UN labor agency says 27 million people became unemployed in 2009, urges nations to create jobs
By Bradley S. Klapper, APTuesday, January 26, 2010
UN: 27 million people became unemployed in 2009
DAVOS, Switzerland — Twenty-seven million people around the world lost their jobs in 2009, the U.N. labor agency said Wednesday, warning of a jobless recovery in a report released on the opening day of the World Economic Forum.
About 12 million of the newly unemployed were in North America, Japan and Western Europe, the International Labor Organization said.

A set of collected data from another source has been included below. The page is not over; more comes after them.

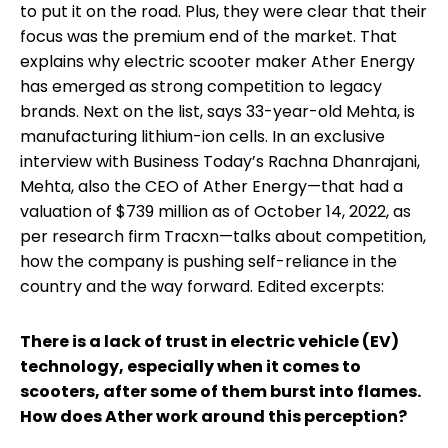
to put it on the road. Plus, they were clear that their
focus was the premium end of the market. That
explains why electric scooter maker Ather Energy
has emerged as strong competition to legacy
brands. Next on the list, says 33-year-old Mehta, is
manufacturing lithium-ion cells. In an exclusive
interview with Business Today’s Rachna Dhanrajani,
Mehta, also the CEO of Ather Energy—that had a
valuation of $739 million as of October 14, 2022, as
per research firm Tracxn—talks about competition,
how the company is pushing self-reliance in the
country and the way forward. Edited excerpts:
There is a lack of trust in electric vehicle (EV)
technology, especially when it comes to
scooters, after some of them burst into flames.
How does Ather work around this perception?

The jobless jumped by nearly four million in both Eastern Europe and Latin America, while unemployment rates were more stable last year in Asia, Africa and the Middle East.
The figures point to the need for a “global jobs pact” to boost employment around the world, the ILO said.
“Avoiding a jobless recovery is the political priority of today,” ILO chief Juan Somavia said. “We need the same policy decisiveness that saved banks now applied to save and create jobs and livelihoods of people.”
In an 82-page report, the Geneva-based agency said it expected unemployment to remain high through 2010, with perhaps an additional 3 million people in the rich world losing their jobs or unable to find employment as they enter the job market.
Not all the unemployed were fired from jobs. The ILO said youth unemployment has increased by over 10 million in the last two years, the worst surge since the agency began compiling global statistics in 1991.
To address the problem, the ILO wants governments to adopt a two-pronged approach of employment creation and better unemployment benefits, even if the latter may prove a disincentive for some people looking for jobs.
It said the global unemployment rate was 6.6 percent last year, but that the true scope of the problem was much worse because over 600 million workers and their families were surviving on less than $1.25 a day. Another 200 million were hovering just above the international poverty line.
And while many workers in the United States and rich nations may fret over their next paycheck, their conditions are invariably better than in other places in the world. The ILO said working conditions were deteriorating especially in areas of low labor productivity, such as sub-Saharan Africa.
The ILO timed its report for Wednesday’s start of the World Economic Forum’s annual meeting in Davos, where 2,500 business and political leaders will spend five days debating financial reforms, job creation strategies and other key elements of economic recovery.